Rethinking Pruning for Backdoor Mitigation: An Optimization Perspective

TL;DR

This paper introduces a novel approach using Graph Neural Networks and Reinforcement Learning to optimize neuron pruning for backdoor mitigation in deep neural networks, achieving state-of-the-art results with minimal performance loss.

Contribution

It is the first to employ GNN and RL for optimizing pruning policies specifically for backdoor defense in DNNs.

Findings

Effective backdoor neuron removal with minimal accuracy loss.

Achieves state-of-the-art backdoor mitigation performance.

Requires only a small amount of clean data.

Abstract

Deep Neural Networks (DNNs) are known to be vulnerable to backdoor attacks, posing concerning threats to their reliable deployment. Recent research reveals that backdoors can be erased from infected DNNs by pruning a specific group of neurons, while how to effectively identify and remove these backdoor-associated neurons remains an open challenge.
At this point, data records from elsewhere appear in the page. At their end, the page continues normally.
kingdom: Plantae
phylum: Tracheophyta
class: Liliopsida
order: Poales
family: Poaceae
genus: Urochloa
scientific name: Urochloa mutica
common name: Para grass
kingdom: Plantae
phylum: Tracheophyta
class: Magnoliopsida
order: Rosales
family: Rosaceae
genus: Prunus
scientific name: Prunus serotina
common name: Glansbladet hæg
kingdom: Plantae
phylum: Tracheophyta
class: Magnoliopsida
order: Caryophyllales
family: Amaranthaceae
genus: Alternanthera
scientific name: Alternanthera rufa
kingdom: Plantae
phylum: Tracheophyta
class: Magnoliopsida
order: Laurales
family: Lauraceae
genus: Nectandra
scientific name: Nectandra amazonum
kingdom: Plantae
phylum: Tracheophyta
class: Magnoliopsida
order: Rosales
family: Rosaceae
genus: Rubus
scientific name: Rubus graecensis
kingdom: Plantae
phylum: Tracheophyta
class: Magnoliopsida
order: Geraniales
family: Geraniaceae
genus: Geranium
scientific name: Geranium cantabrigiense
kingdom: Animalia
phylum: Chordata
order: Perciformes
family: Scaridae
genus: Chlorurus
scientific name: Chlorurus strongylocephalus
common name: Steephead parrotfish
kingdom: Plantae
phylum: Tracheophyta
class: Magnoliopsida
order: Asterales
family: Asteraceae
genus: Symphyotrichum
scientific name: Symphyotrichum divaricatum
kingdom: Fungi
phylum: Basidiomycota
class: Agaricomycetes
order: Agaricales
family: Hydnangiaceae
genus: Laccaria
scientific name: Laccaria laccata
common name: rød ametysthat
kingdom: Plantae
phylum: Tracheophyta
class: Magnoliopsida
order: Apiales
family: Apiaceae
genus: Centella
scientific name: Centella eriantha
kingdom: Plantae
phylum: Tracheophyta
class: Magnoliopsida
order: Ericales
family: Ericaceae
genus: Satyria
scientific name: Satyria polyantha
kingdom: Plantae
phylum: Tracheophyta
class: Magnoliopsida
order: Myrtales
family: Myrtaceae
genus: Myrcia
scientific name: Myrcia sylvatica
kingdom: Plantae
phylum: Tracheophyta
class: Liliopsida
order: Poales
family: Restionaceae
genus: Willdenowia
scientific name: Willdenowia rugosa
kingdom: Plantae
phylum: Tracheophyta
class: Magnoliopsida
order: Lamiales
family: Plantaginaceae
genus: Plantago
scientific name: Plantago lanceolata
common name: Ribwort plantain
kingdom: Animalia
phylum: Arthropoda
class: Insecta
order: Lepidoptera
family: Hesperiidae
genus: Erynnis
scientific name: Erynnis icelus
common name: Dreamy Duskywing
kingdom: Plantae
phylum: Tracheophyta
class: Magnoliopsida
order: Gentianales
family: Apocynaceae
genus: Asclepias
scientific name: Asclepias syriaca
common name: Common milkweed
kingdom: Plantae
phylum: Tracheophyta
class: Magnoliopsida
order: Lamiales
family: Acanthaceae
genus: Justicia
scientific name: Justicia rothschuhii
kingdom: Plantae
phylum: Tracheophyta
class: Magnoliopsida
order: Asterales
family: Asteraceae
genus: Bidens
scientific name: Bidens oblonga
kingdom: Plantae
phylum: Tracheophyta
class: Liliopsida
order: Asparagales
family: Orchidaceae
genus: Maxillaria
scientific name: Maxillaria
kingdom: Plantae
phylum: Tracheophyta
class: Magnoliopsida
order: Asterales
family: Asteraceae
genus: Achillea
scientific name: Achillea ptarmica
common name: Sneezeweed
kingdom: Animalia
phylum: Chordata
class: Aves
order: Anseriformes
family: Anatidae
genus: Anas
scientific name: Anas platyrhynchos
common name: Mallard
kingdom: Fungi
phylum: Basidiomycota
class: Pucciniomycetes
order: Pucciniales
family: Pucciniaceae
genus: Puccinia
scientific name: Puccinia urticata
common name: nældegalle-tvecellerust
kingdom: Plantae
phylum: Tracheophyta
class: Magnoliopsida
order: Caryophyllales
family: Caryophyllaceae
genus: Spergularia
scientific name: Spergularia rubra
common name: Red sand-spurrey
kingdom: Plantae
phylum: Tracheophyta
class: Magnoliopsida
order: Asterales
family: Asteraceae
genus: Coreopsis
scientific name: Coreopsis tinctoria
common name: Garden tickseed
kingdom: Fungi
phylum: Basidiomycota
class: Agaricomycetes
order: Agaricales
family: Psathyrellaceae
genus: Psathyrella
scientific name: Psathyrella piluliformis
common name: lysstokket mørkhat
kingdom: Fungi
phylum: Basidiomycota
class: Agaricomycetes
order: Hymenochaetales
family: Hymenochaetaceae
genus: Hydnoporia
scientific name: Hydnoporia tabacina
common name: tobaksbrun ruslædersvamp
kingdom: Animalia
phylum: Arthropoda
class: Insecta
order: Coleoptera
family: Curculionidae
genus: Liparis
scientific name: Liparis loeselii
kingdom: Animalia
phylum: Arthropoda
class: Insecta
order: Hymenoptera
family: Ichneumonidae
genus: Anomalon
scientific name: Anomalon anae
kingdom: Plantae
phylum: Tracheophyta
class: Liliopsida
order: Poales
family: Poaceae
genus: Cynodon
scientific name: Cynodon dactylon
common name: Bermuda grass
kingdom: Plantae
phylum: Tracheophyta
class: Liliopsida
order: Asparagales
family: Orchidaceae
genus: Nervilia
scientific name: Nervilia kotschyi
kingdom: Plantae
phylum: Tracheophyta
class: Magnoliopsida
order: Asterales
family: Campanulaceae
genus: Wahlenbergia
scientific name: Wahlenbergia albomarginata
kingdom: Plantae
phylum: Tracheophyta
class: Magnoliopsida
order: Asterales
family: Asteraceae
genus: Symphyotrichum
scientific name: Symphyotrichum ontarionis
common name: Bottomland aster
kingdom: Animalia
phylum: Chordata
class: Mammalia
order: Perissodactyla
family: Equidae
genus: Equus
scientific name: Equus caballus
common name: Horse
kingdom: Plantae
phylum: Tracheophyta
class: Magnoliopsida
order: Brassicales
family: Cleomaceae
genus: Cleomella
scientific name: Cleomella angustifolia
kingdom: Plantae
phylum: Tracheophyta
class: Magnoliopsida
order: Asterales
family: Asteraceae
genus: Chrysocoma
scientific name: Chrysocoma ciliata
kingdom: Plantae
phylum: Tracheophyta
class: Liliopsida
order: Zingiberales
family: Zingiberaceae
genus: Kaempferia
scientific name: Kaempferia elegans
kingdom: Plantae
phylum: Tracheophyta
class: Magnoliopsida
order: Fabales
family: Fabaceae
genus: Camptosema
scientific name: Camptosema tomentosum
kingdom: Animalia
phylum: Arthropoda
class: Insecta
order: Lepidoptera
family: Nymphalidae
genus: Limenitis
Most of the existing defense methods rely on defined rules and focus on neuron's local properties, ignoring the exploration and optimization of pruning policies. To address this gap, we propose an Optimized Neuron Pruning (ONP) method combined with Graph Neural Network (GNN) and Reinforcement Learning (RL) to repair backdoor models. Specifically, ONP first models the target DNN as graphs based on neuron connectivity, and then uses GNN-based RL agents to learn graph embeddings and find a suitable pruning policy. To the best of our knowledge, this is the first attempt to employ GNN and RL for optimizing pruning policies in the field of backdoor defense. Experiments show, with a small amount of clean data, ONP can effectively prune the backdoor neurons implanted by a set of backdoor attacks at the cost of negligible performance degradation, achieving a new state-of-the-art performance for backdoor mitigation.